Once a script has been started by the scheduler, it continues to run until it exits. By specifying the @start schedule, a script can run continuously. A script can also use the setTimeout() and setInterval() functions provided by the platform to schedule tasks internally. For example, using setInterval(), a script can perform a certain task every 30 seconds:

setInterval(function() { 
        logger.information("30 seconds passed."); 
    }, 30000);

This way it is possible to schedule tasks that cannot be expressed in a cron expression.

If a script is still running from the previous scheduled invocation when a new invocation is to be scheduled, the new invocation will be delayed until the previous one completes.
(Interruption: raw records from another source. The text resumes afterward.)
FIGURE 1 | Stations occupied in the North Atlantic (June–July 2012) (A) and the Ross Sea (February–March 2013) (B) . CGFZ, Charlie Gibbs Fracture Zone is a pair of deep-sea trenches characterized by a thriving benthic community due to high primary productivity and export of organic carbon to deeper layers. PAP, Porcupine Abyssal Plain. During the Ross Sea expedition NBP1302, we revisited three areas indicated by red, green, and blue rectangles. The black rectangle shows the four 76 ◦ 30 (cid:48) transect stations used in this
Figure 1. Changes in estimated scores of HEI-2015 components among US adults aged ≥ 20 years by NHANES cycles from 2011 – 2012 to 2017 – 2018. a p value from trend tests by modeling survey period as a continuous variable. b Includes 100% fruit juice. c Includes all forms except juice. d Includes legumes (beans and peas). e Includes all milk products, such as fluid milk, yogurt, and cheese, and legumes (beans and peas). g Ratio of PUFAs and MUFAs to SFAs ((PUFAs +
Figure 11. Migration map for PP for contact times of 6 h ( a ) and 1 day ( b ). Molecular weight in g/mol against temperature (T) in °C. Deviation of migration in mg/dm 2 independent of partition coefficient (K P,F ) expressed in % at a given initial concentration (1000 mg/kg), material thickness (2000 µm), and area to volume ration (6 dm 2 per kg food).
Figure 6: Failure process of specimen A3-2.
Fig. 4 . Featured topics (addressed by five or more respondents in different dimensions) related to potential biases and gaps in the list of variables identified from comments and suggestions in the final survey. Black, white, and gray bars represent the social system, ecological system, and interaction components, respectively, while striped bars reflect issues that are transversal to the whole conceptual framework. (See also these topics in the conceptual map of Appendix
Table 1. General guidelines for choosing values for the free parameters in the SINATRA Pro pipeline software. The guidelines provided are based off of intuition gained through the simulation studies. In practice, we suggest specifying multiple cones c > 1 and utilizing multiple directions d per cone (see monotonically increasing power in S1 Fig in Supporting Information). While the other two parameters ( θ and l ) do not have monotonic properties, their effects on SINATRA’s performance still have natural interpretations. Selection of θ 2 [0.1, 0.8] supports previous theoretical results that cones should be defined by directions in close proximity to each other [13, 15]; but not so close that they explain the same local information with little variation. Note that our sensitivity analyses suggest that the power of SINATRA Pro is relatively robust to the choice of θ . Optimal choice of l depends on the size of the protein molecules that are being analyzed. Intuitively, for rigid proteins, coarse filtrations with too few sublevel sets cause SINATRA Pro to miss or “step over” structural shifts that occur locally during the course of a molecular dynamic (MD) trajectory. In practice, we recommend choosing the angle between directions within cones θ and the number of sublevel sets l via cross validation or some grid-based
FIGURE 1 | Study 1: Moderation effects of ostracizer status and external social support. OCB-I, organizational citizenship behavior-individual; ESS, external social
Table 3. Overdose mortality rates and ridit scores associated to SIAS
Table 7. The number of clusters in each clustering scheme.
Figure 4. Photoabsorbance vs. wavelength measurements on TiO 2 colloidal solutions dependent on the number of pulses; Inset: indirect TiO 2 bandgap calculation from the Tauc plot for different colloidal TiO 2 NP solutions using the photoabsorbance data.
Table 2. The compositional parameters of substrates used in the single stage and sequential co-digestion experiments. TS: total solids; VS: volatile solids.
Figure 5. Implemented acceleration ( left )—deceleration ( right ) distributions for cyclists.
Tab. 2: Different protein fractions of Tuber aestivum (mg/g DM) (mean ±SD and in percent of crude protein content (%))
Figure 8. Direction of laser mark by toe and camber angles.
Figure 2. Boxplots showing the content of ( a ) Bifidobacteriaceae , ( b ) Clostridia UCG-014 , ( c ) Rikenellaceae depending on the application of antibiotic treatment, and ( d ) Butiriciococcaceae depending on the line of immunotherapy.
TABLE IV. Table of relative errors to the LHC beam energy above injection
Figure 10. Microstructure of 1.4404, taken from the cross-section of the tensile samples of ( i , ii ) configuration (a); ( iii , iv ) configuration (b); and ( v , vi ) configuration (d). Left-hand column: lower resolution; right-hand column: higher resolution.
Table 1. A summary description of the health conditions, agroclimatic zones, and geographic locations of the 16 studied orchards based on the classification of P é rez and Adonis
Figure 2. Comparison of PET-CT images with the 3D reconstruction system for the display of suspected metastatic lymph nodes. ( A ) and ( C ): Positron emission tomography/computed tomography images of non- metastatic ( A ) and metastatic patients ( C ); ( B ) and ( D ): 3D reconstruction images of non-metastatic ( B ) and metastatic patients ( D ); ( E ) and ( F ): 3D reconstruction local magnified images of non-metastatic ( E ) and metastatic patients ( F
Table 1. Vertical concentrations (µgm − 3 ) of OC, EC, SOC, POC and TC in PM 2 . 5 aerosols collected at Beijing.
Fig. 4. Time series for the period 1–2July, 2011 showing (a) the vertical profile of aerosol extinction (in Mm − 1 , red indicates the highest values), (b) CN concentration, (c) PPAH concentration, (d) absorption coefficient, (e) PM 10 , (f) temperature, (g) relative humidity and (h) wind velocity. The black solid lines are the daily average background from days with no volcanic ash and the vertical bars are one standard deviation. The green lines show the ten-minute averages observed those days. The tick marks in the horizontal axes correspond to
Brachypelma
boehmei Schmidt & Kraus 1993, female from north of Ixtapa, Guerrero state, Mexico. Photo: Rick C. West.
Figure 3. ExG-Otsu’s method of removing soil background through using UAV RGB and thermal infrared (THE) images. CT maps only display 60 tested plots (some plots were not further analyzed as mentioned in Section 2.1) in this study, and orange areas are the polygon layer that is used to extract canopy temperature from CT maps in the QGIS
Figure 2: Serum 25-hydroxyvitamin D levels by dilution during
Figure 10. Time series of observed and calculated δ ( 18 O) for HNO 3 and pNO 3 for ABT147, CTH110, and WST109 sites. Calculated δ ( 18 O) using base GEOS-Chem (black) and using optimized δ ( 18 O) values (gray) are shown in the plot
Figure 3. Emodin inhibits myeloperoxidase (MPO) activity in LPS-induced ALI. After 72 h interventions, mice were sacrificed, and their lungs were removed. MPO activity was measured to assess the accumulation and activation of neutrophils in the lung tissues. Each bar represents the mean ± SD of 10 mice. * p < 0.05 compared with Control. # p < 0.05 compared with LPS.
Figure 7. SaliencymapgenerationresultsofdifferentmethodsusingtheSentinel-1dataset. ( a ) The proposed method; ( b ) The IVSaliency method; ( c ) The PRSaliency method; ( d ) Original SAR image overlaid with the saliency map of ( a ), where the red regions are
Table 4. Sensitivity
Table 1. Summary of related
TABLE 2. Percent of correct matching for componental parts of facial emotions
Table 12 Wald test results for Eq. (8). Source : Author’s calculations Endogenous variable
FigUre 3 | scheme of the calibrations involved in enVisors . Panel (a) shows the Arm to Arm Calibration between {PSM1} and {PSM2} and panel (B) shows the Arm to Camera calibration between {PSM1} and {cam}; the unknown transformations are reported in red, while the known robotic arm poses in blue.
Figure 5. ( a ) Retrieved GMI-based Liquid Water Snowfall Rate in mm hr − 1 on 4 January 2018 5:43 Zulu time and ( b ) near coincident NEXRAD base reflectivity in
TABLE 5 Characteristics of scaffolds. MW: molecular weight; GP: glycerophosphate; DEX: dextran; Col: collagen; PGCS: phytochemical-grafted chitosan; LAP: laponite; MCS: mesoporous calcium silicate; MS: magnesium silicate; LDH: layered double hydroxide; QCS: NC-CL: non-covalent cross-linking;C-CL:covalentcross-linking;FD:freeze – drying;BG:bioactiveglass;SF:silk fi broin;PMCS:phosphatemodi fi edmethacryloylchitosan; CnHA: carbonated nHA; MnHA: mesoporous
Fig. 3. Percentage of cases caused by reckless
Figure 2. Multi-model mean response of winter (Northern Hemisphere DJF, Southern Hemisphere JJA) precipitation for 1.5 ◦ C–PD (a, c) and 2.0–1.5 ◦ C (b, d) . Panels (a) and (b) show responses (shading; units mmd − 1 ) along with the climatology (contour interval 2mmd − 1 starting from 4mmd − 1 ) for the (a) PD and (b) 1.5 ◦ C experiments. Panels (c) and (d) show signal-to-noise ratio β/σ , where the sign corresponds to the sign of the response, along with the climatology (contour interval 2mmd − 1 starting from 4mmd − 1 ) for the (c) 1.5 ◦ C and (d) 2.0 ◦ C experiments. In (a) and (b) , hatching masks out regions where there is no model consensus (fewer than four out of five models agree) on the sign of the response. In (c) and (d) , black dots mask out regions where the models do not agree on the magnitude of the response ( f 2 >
The date and time range when a script execution should be scheduled can be restricted with two additional attributes in the extension point. The attribute notBefore allows to specify the first date/time the script should be scheduled. The attribute notAfter allows to specify the latest possible execution of the script. The date and time is given in ISO8601 format. Example: run the script nightly.js everyday at 22:00, starting on January 5, 2016 until January 10, 2016:

<extension point="com.appinf.osp.js.schedule" 
    script="nightly.js" schedule="0 22 * * *"
    notAfter="2016-01-10T23:59:59" />

Run script on 5th day of every month starting January 2016:

<extension point="com.appinf.osp.js.schedule" 
    script="nightly.js" schedule="0 0 5 * *"
    notBefore="2016-01-01" />

Starting from December 1, 2015, every day at 10 am until December 25, 2016:

<extension point="com.appinf.osp.js.schedule" 
    script="nightly.js" schedule="10 0 * * *"
    notAfter="2016-12-26" />

Run script every Wednesday and Saturday at 22:00:

<extension point="com.appinf.osp.js.schedule" 
    script="nightly.js" schedule="22 0 * * WED,SAT" />

Script Files

Scripts for the scheduler must be written as modules exporting a start(), and optionally, a stop() function. The module is initialized when the bundle containing the scheduler script is loaded. The start() function is called whenever the script is scheduled to run. The optional stop() function is called when the bundle containing the script is stopped. It can be used to perform cleanup tasks. Generally, a script for the scheduler should have the following structure:

logger.debug("Initializing Script");

// Perform initialization tasks (called once when bundle is started).

module.exports = {
    start: function() {
        logger.debug("Script execution triggered by scheduler.");

        // Perform periodic tasks at the scheduled times.

    stop: function() {
        logger.debug("Script terminating.");

        // Perform cleanup tasks when the bundle is stopped.